I have written a neon-optimized box filter in assembler. It's running on an i.MX6 (cortex-a9). I now about the memory bandwidth problems of the machine, but this doesn't explain my observation:
My code (inline assembler)
"loopSlide: \n\t"
"vld1.16 {q0-q1}, [%[add]]! \n\t"
"vld1.16 {q2-q3}, [%[add]]! \n\t"
"vsra.u16 q6, q0, #5 \n\t"
"vsra.u16 q7, q1, #5 \n\t"
"vsra.u16 q8, q2, #5 \n\t"
"vsra.u16 q9, q3, #5 \n\t"
"vld1.16 {q0-q1}, [%[sub]]! \n\t"
"vld1.16 {q2-q3}, [%[sub]]! \n\t"
"vshr.u16 q0, q0, #5 \n\t"
"vsub.u16 q6, q6, q0 \n\t"
"vshr.u16 q1, q1, #5 \n\t"
"vsub.u16 q7, q7, q1 \n\t"
"vst1.16 {q6-q7}, [%[sub]]! \n\t"
"vshr.u16 q2, q2, #5 \n\t"
"vsub.u16 q8, q8, q2 \n\t"
"vshr.u16 q3, q3, #5 \n\t"
"vsub.u16 q9, q9, q3 \n\t"
"vst1.16 {q8-q9}, [%[sub]]! \n\t"
"add %[dst], %[dst], %[inc] \n\t"
"pldw [%[dst]] \n\t"
"add %[add], %[add], %[inc] \n\t"
"add %[sub], %[sub], %[inc] \n\t"
"cmp %[src], %[end] \n\t"
"bne loopSlide \n\t"
takes 105 ms for the whole picture, which results in 25 cpu cycles per instruction!

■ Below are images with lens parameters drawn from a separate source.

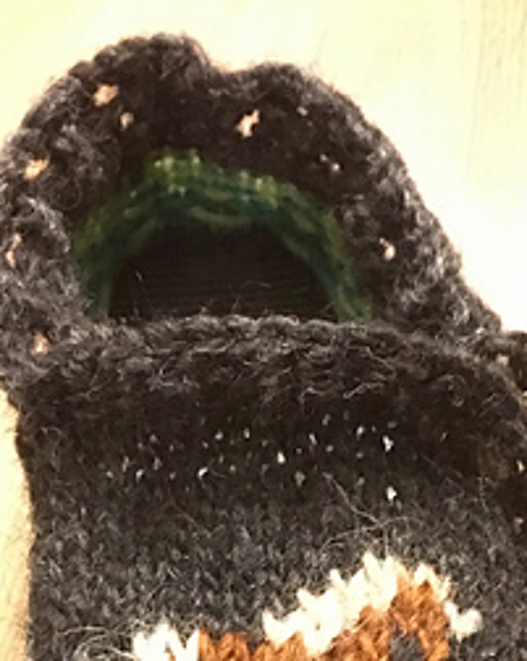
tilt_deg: -59.4
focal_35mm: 72
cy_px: 656
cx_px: 299
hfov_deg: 21.2
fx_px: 1406
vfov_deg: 25.2
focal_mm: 4.15
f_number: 2.2
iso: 1000
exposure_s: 1/17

Removing only the vst instructions, the algorithm speeds up to 9.5 ms, which fits my expectation on the memory bandwidth.
Now I tried exchanging the input and output buffers, and it took less than 17 ms for the same amount of loads and stores! If I had expected a difference then the other way around, because the input buffer had be written to before, so it might still be in L2 cache and could be read faster, but it's 6 times faster to read from the uncached data and store to the cached ...
Both buffers have 512-bit-alignment and reside in the same memory region, with same cache policy.
Do you have any idea what could be the cause of the problem or what to try to further examine it?